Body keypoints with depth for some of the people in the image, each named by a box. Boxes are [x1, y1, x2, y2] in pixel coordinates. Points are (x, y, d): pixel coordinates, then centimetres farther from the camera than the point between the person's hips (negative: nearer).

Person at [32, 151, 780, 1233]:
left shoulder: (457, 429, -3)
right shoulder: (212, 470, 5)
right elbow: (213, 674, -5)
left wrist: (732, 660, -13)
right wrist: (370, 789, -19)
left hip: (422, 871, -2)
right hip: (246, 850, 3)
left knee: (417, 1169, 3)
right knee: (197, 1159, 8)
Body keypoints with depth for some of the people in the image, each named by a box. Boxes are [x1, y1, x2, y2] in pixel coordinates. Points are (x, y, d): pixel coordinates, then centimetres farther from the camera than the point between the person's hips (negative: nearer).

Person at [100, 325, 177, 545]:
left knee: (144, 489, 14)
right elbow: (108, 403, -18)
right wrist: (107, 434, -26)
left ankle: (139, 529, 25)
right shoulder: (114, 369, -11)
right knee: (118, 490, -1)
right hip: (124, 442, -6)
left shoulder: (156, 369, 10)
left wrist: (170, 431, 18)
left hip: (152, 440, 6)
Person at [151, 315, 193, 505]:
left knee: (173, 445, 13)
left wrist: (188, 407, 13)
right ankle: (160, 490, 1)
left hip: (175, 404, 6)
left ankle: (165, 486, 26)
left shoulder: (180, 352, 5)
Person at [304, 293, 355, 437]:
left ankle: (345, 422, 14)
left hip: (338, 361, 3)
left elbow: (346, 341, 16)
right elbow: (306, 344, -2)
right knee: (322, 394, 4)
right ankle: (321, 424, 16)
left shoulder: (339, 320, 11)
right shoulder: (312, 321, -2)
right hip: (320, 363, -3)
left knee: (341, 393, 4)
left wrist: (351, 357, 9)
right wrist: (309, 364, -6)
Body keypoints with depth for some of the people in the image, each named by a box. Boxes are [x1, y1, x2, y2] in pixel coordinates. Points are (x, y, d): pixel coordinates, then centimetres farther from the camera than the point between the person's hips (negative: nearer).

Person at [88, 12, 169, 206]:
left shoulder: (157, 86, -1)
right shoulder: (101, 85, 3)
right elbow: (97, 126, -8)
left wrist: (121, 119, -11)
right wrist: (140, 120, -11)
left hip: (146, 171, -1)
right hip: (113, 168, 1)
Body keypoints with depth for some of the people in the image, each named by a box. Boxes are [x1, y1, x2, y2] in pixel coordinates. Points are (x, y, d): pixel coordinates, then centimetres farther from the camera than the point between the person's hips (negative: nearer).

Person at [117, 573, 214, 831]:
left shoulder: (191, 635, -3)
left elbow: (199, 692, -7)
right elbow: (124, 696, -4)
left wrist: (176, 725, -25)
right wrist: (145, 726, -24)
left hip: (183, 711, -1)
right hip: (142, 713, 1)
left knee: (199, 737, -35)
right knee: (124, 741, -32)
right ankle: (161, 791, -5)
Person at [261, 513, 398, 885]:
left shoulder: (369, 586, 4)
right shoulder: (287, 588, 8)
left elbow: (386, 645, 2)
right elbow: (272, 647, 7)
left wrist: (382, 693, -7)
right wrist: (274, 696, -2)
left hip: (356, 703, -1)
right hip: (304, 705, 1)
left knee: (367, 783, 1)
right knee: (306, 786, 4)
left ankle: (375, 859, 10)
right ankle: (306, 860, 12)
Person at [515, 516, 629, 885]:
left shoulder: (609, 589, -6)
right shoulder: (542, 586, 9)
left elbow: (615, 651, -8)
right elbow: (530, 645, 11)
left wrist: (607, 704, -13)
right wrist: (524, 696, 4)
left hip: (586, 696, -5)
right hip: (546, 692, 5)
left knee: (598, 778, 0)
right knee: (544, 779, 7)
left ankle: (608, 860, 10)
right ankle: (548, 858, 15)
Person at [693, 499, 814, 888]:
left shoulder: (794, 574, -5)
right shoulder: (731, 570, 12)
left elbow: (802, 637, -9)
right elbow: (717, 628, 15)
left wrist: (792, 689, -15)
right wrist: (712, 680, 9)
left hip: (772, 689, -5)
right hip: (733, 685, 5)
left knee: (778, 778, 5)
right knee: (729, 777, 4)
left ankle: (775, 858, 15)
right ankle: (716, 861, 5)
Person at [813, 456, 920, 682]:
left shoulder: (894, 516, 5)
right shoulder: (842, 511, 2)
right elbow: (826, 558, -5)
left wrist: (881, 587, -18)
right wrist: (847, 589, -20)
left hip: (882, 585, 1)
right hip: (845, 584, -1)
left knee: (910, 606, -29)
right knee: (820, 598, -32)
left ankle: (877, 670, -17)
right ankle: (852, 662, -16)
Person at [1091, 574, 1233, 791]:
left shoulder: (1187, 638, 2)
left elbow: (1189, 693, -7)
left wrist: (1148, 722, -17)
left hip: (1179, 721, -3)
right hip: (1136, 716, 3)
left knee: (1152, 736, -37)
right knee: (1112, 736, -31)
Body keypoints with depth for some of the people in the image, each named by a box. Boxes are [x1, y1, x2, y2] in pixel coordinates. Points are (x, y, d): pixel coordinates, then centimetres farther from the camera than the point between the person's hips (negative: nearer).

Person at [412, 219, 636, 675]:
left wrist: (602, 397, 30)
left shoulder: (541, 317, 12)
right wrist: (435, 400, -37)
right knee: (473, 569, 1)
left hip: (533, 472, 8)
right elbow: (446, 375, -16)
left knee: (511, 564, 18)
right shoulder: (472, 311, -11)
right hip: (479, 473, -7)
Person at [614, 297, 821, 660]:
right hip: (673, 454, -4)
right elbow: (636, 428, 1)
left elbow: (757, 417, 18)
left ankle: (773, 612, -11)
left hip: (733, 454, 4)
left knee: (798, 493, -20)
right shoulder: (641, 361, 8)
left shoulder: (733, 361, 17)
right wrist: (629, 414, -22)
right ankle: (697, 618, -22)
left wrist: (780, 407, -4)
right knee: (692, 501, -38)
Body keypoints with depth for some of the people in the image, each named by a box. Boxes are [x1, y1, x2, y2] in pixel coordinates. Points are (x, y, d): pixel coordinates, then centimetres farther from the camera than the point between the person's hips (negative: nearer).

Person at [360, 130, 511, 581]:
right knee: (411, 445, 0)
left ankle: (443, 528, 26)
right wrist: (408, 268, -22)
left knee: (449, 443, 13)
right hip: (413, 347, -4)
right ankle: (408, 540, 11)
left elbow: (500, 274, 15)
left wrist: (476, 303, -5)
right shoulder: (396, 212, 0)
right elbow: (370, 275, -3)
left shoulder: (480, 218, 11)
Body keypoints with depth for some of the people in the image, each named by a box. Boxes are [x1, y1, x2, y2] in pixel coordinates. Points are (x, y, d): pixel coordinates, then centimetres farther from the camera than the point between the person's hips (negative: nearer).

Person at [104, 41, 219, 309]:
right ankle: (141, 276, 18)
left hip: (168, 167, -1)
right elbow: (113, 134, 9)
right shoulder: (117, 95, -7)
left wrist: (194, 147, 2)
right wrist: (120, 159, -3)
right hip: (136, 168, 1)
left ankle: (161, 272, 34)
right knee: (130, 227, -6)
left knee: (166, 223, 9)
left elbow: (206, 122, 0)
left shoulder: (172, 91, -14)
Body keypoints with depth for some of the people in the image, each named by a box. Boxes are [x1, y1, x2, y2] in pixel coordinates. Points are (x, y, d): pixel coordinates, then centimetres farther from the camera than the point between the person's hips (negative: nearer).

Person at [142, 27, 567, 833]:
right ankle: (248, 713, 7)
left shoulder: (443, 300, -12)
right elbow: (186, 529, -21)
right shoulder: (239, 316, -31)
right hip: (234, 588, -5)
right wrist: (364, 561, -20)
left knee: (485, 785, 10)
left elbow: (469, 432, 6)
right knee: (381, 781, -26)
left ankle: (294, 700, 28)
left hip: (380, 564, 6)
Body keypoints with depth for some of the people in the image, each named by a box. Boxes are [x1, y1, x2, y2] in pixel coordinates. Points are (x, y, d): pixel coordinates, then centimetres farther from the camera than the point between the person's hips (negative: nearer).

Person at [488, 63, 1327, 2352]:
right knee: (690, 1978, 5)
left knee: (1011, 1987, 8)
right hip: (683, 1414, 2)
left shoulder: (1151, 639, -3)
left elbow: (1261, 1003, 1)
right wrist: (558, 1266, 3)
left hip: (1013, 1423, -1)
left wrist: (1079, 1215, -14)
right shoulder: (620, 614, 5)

---+---

Reproduce the lines of the records starting at the line containing "right elbow: (97, 126, -8)" and ending at the line containing "left hip: (1179, 721, -3)". Put "knee joint" in place of every "knee" and leave everything else unchanged.

■ **Answer space**:
right elbow: (97, 126, -8)
left wrist: (121, 119, -11)
right wrist: (140, 120, -11)
left hip: (146, 171, -1)
right hip: (113, 168, 1)
Body keypoints with depth for some of the people in the image, each named by a box. Boxes are [x1, y1, x2, y2] in pixel coordinates. Points are (x, y, d): pixel coordinates, then centimetres farther from the camera than the point between the person's hips (negative: nearer).

Person at [117, 573, 214, 831]:
left shoulder: (191, 635, -3)
left elbow: (199, 692, -7)
right elbow: (124, 696, -4)
left wrist: (176, 725, -25)
right wrist: (145, 726, -24)
left hip: (183, 711, -1)
right hip: (142, 713, 1)
left knee joint: (199, 737, -35)
right knee joint: (124, 741, -32)
right ankle: (161, 791, -5)
Person at [261, 513, 398, 885]:
left shoulder: (369, 586, 4)
right shoulder: (287, 588, 8)
left elbow: (386, 645, 2)
right elbow: (272, 647, 7)
left wrist: (382, 693, -7)
right wrist: (274, 696, -2)
left hip: (356, 703, -1)
right hip: (304, 705, 1)
left knee joint: (367, 783, 1)
right knee joint: (306, 786, 4)
left ankle: (375, 859, 10)
right ankle: (306, 860, 12)
Person at [515, 516, 629, 885]:
left shoulder: (609, 589, -6)
right shoulder: (542, 586, 9)
left elbow: (615, 651, -8)
right elbow: (530, 645, 11)
left wrist: (607, 704, -13)
right wrist: (524, 696, 4)
left hip: (586, 696, -5)
right hip: (546, 692, 5)
left knee joint: (598, 778, 0)
right knee joint: (544, 779, 7)
left ankle: (608, 860, 10)
right ankle: (548, 858, 15)
Person at [693, 499, 814, 888]:
left shoulder: (794, 574, -5)
right shoulder: (731, 570, 12)
left elbow: (802, 637, -9)
right elbow: (717, 628, 15)
left wrist: (792, 689, -15)
right wrist: (712, 680, 9)
left hip: (772, 689, -5)
right hip: (733, 685, 5)
left knee joint: (778, 778, 5)
right knee joint: (729, 777, 4)
left ankle: (775, 858, 15)
right ankle: (716, 861, 5)
Person at [813, 456, 920, 682]:
left shoulder: (894, 516, 5)
right shoulder: (842, 511, 2)
right elbow: (826, 558, -5)
left wrist: (881, 587, -18)
right wrist: (847, 589, -20)
left hip: (882, 585, 1)
right hip: (845, 584, -1)
left knee joint: (910, 606, -29)
right knee joint: (820, 598, -32)
left ankle: (877, 670, -17)
right ankle: (852, 662, -16)
Person at [1091, 574, 1233, 791]:
left shoulder: (1187, 638, 2)
left elbow: (1189, 693, -7)
left wrist: (1148, 722, -17)
left hip: (1179, 721, -3)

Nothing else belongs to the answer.